スパゲッティ―は昭和の味
スパゲッティは茹で上げを食べるものだということを日本中が知らず、アルデンテという言葉も、パスタなんて言葉もなかった頃、学生たちにとってスパゲティと言えば、フライパンで炒めたスパゲッティーナポリタンでした。それは部活帰りに寄る、いつもの喫茶店で空腹を満たしてくれるご馳走でもありました。味付けはトマトソースではなく、トマトケチャップ。炒められたケチャップの「ツン」と来る香りに食欲を刺激され、がっつくように食べていたのを思い出します。
そのスパゲッティーと再会を果たしました。御徒町駅北口改札のすぐそばにある「スパゲッティーのパンチョ」。ナポリタンとデカデカと書かれた看板が目印です。当時のように、柔らかめの太麺をフライパンでしっかり炒め上げたスパゲッティーを出す店で、地下に続く階段を降りていくと「ナポリタンとミートソースがあればいい」との張り紙に目が行きます。
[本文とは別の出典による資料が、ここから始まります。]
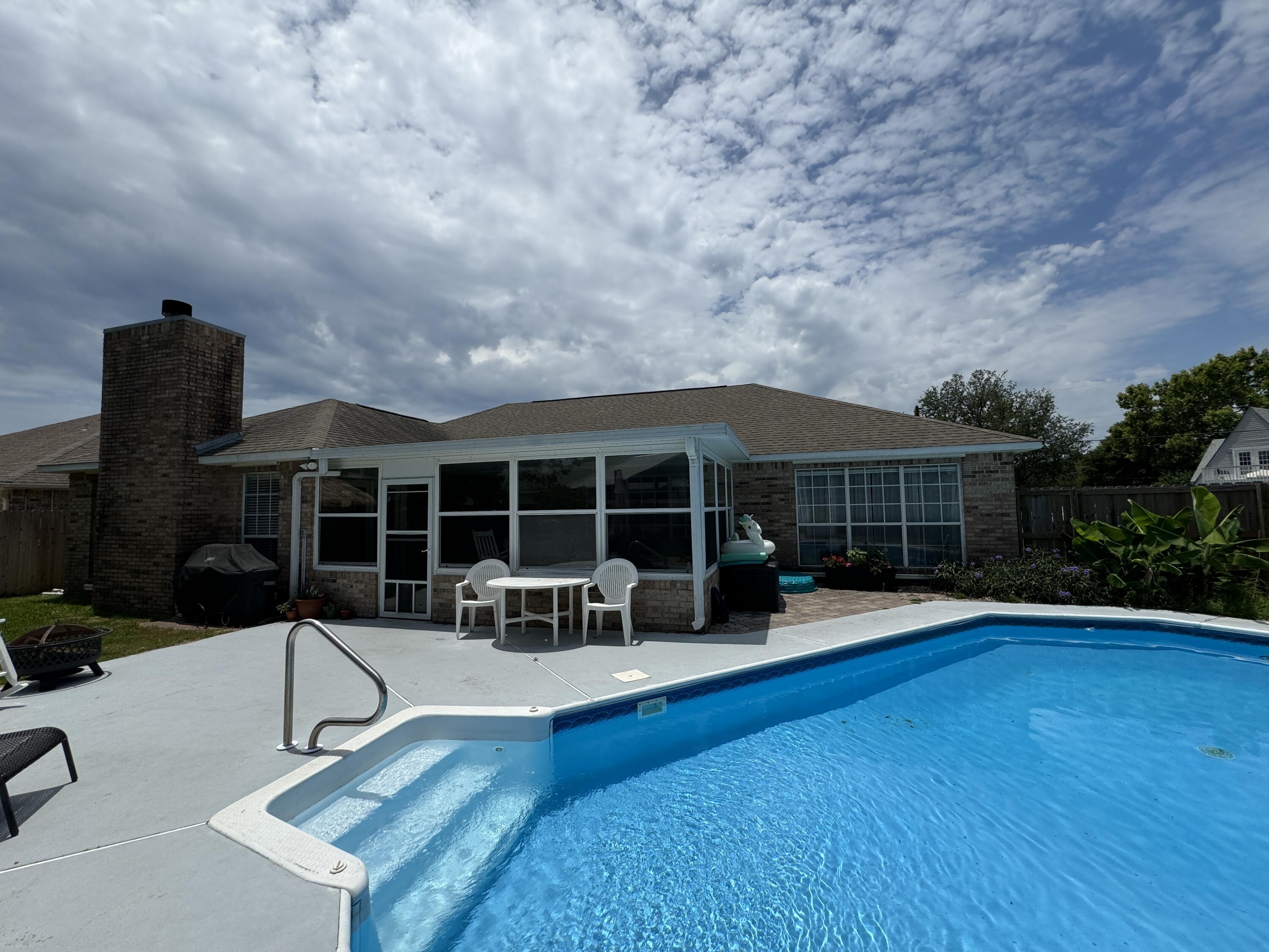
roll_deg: +0.9
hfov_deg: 102.1
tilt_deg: +3.5
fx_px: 513
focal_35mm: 14
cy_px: 476
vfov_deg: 85.7
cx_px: 634
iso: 50
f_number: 2.2
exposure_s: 1/4630
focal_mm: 2.22
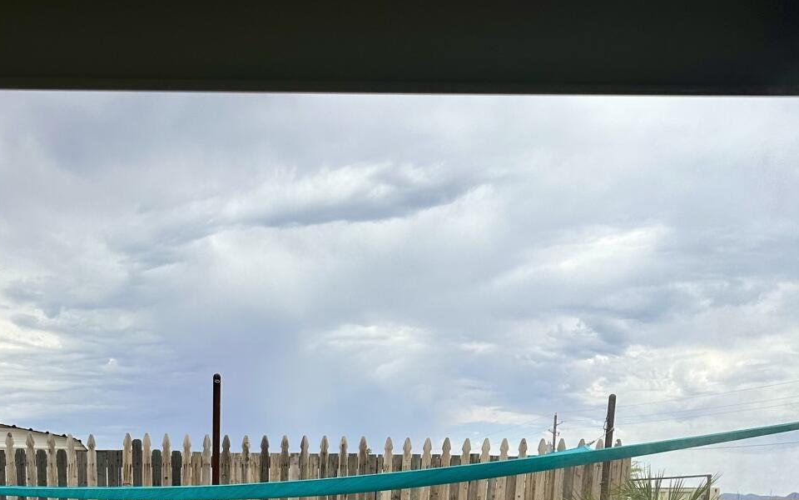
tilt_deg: -14.2
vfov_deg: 20.2
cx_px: 230
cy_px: 792
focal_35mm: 53
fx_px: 1154
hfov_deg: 37.5
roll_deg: -0.7
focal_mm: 6.86
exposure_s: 1/4762
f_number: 1.78
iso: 80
そう言えば、あの頃はスパゲッティーと言えば2種類だけ。さらに蘇る学生時代の記憶とともに、あの味を楽しめると思うと期待が高まります。
当時のようにフォークに大量の麺を巻きつけて口の中に運びます。ケチャップの酸味に、少しむせるようになるのが懐かしく、そして口一杯に広がるケチャップ味が昭和の記憶を呼び起こします。旨いかどうかが問題なのではなく、あの頃と同じ味かどうかが問題。そして、間違いなく、あの頃、大学の正門前にあったトリコロールという喫茶店で食べていたものと同じ味でした。気が付けば、400gのナポリタンは、あっという間に胃袋の中へと消えていきました。
パンチョは渋谷、池袋にも出店していて、昭和の味と雰囲気を提供するのがコンセプト。店内はまさにあの頃の学生が通う喫茶店と同じで、ポスターもBGMも昭和の空気を感じさせるものばかりです。ケチャップが染みになったボロボロの漫画の単行本を読みながら食べていると、学生時代にタイムスリップした気分になります。そして、スパゲティではなく、もちろんパスタでもなく、スパゲッティー。それは青春時代を思い出させてくれる懐かしい味でした。